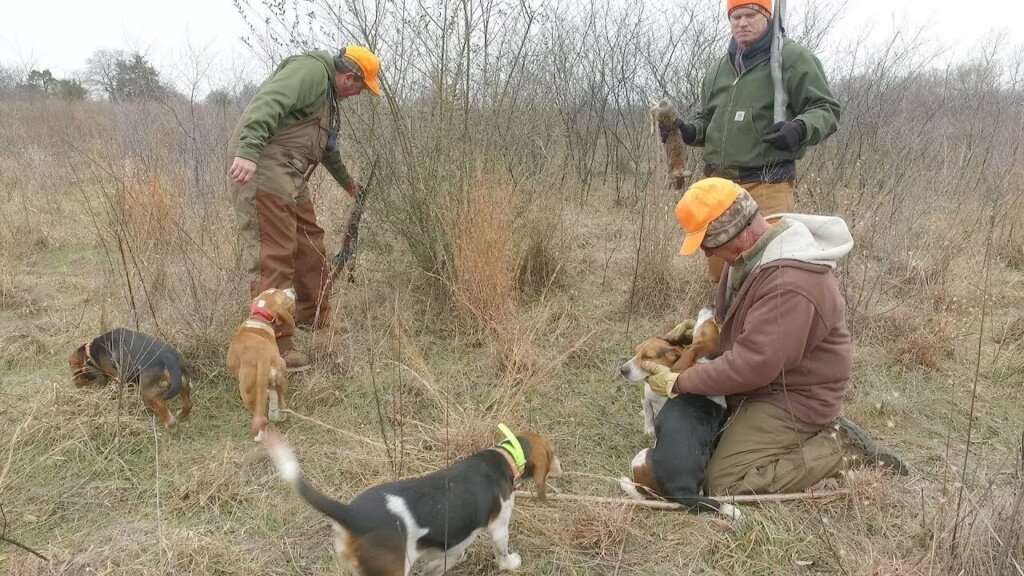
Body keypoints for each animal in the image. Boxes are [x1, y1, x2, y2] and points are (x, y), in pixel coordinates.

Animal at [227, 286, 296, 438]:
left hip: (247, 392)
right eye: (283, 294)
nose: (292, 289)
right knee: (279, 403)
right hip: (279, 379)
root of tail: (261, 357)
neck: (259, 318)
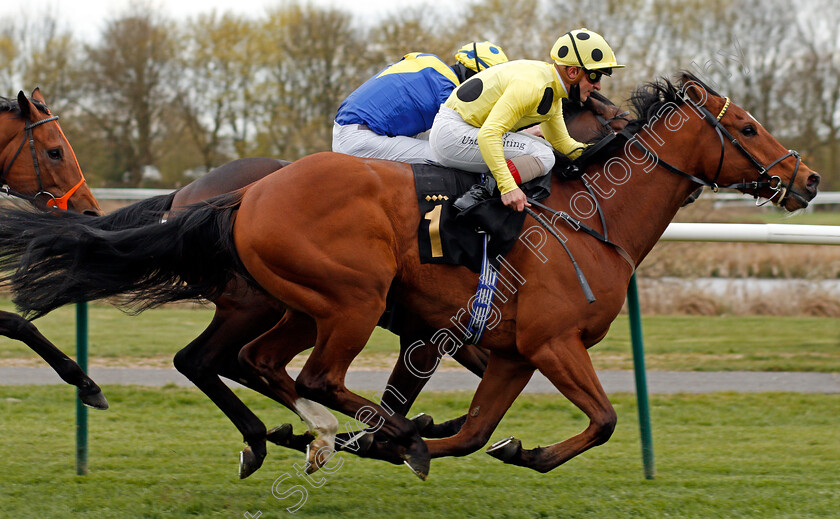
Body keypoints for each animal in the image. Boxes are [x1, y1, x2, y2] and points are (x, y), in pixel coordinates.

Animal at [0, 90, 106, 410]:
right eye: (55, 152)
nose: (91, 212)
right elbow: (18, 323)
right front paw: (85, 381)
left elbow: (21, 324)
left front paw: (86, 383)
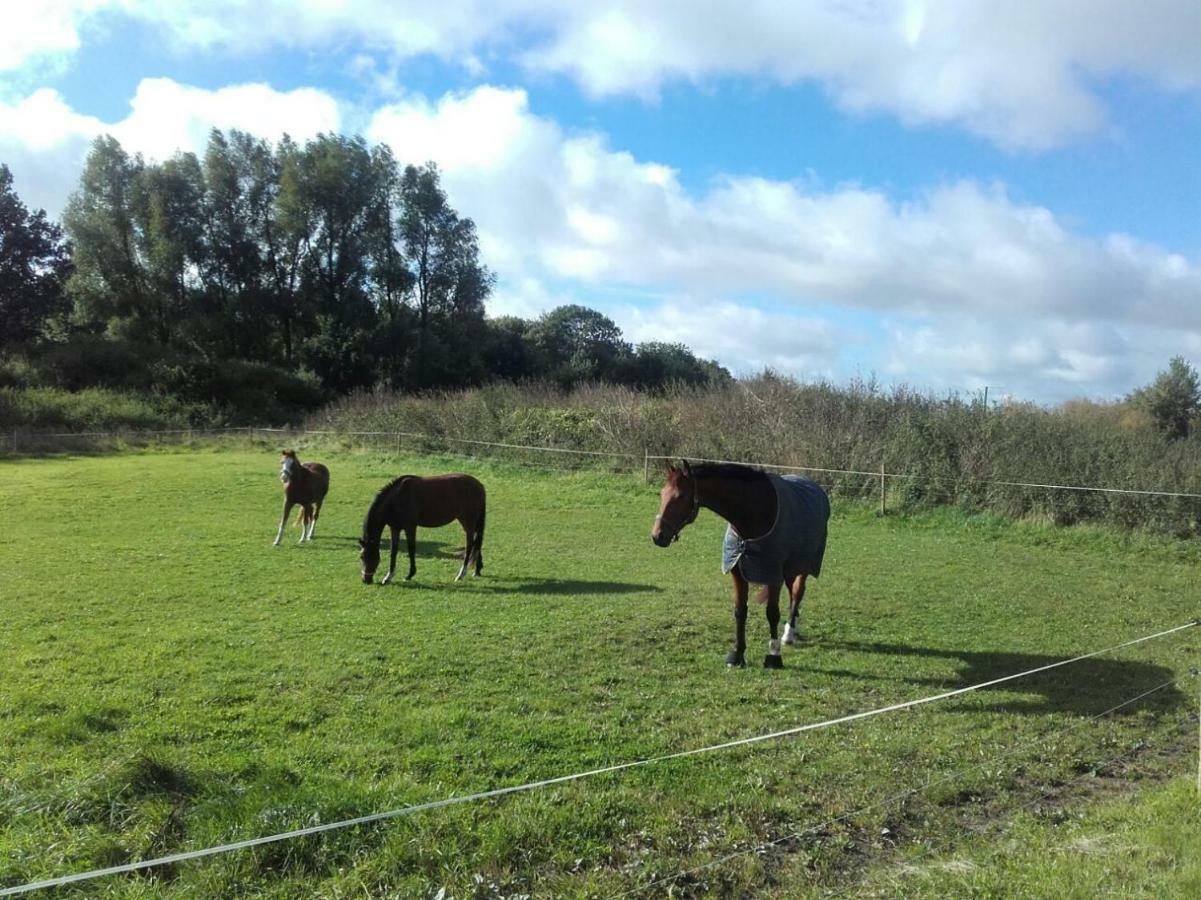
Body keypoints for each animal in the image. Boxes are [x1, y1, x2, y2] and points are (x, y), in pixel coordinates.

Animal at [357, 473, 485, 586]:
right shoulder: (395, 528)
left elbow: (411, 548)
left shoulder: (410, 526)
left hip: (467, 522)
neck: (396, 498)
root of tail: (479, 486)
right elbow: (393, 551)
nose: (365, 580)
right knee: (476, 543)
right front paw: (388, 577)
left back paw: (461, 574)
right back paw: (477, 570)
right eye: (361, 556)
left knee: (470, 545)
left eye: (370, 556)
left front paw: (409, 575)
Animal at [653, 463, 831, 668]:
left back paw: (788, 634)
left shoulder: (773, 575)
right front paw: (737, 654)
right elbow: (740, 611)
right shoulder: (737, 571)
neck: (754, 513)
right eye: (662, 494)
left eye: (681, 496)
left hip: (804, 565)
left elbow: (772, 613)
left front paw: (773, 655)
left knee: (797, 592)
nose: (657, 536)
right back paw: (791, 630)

▸ WORK REQUEST
The records must appear again word for word, though none of their pictures should.

▸ RESPONSE AREA
Body keypoints for each animal in the image. Boxes are [x1, y1, x2, y2] and points are (x, y), in pixel coordinates.

Animal at [227, 286, 296, 438]:
left hip: (247, 392)
right eye: (283, 294)
nose: (292, 289)
right knee: (279, 403)
right hip: (279, 379)
root of tail: (261, 357)
neck: (259, 318)
Body keypoints for each animal in the image. Boxes are [x1, y1, x2, y2] and points are (x, y), in pixel coordinates.

Animal at [0, 90, 106, 410]:
right eye: (55, 152)
nose: (91, 212)
right elbow: (18, 323)
right front paw: (85, 381)
left elbow: (21, 324)
left front paw: (86, 383)
Body keypoints for each animal in the image. Boxes are [x1, y1, x2, y2] and points are (x, y), in pixel coordinates.

Animal at [357, 473, 485, 586]:
right shoulder: (395, 528)
left elbow: (411, 548)
left shoulder: (410, 526)
left hip: (467, 522)
neck: (396, 498)
root of tail: (479, 486)
right elbow: (393, 551)
nose: (365, 580)
right knee: (476, 543)
right front paw: (388, 577)
left back paw: (461, 574)
right back paw: (477, 570)
right eye: (361, 556)
left knee: (470, 545)
left eye: (370, 556)
left front paw: (409, 575)
Animal at [653, 463, 831, 668]:
left back paw: (788, 634)
left shoulder: (773, 575)
right front paw: (737, 654)
right elbow: (740, 611)
right shoulder: (737, 571)
neck: (754, 513)
right eye: (662, 494)
left eye: (681, 496)
left hip: (804, 565)
left elbow: (772, 613)
left front paw: (773, 655)
left knee: (797, 592)
nose: (657, 536)
right back paw: (791, 630)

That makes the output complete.